## TEXTO DADO
====

Desde pequeño iba al estadio aquí en San Miguel a ver al Águila, con un señor que siempre me invitaba. Yo lo esperaba a la entrada, pero un día no llegó. Pero a la par mía había otro que ya me conocía.” No, es que estos cipotes mucho van a molestar allá adentro” dijo, pero de igual manera me metió.
Siempre que iba me saltaba la cerca, solo para tocar a mi gran ídolo, Juan Francisco “Cariota” Barraza. “¿Qué querés?” me decía, entre enojado y cansado. Sea como sea me fascinaba estar ahí a la cerca de un jugadorazo, porque desde niño siempre estuvo en mi cabeza ser como él.
Tuve la oportunidad de formarme en un equipo desde los 10 hasta los 12, era el Córdova Infantil, fundado por “Peché” Córdova. Para esa edad yo ya tenía experiencia porque en el barrio, cuando jugábamos, los de 15, 16 años me invitaban a jugar. Al principio ni me volvían a ver, pero cuando vieron que metía goles me rogaban para que volviera a jugar con ellos.
Salto al profesionalismo
Estudié en Confederación desde séptimo grado hasta primer año de bachillerato, después estuve en el Colegio Politécnico Centroamericano en la Universidad Gerardo Barrios, administración de empresas pero solo duré un año. Hice unos exámenes para entrar a la nacional pero la cerraron por la guerra.

====

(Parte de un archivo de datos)
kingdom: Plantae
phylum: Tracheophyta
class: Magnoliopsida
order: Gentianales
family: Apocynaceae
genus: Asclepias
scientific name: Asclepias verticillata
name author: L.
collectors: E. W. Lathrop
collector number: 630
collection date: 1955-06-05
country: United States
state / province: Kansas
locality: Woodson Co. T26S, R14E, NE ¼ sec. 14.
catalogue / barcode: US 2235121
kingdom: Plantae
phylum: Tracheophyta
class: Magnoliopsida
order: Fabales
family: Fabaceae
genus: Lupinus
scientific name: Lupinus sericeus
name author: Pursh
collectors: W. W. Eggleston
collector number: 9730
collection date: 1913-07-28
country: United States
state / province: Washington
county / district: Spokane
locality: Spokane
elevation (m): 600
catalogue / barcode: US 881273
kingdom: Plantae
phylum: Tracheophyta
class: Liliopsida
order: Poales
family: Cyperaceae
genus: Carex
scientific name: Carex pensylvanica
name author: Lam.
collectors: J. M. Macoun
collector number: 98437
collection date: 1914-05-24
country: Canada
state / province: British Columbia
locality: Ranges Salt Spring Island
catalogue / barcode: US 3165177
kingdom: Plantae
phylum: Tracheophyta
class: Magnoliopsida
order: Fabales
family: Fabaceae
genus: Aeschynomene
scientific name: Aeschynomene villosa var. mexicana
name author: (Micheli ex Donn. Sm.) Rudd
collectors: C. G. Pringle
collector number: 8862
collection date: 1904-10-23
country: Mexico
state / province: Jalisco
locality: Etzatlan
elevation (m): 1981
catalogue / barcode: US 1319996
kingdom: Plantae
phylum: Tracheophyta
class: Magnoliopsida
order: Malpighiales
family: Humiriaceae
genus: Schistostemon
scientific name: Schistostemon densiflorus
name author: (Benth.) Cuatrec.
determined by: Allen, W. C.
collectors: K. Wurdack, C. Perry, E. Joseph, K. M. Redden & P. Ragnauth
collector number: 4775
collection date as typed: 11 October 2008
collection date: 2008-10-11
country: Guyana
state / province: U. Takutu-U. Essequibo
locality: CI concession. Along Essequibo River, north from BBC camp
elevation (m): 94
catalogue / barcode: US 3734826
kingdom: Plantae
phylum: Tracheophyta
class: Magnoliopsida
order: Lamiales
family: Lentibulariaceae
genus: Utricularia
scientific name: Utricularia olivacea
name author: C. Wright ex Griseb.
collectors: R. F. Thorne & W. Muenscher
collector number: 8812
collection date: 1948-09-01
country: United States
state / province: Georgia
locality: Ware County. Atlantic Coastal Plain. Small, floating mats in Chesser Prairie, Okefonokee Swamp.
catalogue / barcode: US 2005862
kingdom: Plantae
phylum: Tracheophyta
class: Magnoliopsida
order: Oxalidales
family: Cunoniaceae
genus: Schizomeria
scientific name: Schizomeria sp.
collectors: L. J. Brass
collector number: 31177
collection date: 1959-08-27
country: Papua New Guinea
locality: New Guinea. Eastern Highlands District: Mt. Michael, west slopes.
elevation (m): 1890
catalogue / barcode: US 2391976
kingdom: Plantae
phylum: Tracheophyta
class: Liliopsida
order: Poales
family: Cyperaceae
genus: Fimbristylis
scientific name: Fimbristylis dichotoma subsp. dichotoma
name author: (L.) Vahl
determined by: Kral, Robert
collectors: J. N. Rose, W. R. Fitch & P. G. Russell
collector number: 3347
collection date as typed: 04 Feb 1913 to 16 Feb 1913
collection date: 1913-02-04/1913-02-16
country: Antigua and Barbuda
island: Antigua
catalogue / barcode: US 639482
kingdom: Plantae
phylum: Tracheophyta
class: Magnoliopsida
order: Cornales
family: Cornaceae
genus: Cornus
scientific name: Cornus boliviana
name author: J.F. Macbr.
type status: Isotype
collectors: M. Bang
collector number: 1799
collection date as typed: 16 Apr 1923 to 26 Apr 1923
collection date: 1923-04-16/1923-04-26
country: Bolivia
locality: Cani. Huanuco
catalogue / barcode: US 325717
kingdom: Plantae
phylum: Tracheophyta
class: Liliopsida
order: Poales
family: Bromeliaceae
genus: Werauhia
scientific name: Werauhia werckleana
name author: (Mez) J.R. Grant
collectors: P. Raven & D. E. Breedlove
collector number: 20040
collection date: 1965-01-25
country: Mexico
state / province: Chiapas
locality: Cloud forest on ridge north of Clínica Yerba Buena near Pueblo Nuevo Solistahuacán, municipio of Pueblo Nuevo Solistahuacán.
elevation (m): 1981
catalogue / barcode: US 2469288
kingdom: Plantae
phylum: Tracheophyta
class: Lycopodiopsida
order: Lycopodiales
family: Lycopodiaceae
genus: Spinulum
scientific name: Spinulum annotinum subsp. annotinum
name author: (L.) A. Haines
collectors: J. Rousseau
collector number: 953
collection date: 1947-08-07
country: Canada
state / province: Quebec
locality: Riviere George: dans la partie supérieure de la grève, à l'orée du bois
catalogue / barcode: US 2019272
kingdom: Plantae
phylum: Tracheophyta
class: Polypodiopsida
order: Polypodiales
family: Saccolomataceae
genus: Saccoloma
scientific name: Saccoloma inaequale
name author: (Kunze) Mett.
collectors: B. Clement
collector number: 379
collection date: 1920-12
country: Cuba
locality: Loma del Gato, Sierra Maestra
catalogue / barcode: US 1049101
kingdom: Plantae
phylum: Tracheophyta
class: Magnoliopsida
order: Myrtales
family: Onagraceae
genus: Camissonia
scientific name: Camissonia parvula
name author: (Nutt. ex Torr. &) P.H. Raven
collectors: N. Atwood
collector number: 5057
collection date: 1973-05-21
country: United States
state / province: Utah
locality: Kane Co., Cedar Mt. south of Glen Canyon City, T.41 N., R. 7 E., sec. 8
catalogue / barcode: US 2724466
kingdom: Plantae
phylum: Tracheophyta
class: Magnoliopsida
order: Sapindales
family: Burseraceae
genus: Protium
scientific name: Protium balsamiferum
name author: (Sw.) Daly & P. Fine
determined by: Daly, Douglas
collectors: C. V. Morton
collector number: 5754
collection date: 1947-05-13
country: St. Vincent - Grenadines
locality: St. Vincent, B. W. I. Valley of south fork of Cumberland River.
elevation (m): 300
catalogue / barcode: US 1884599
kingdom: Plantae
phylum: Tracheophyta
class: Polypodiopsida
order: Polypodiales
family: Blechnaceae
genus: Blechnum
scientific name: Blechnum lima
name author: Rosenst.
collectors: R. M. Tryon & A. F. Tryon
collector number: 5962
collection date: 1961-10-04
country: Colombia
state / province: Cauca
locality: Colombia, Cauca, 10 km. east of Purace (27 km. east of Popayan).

====

## TU OBJETIVO
En el texto dado, ¿quién era el gran ídolo de la persona que cuenta su historia? Este material viene de otra fuente.

## EJERCICIO RESUELTO
Juan Francisco “Cariota” Barraza.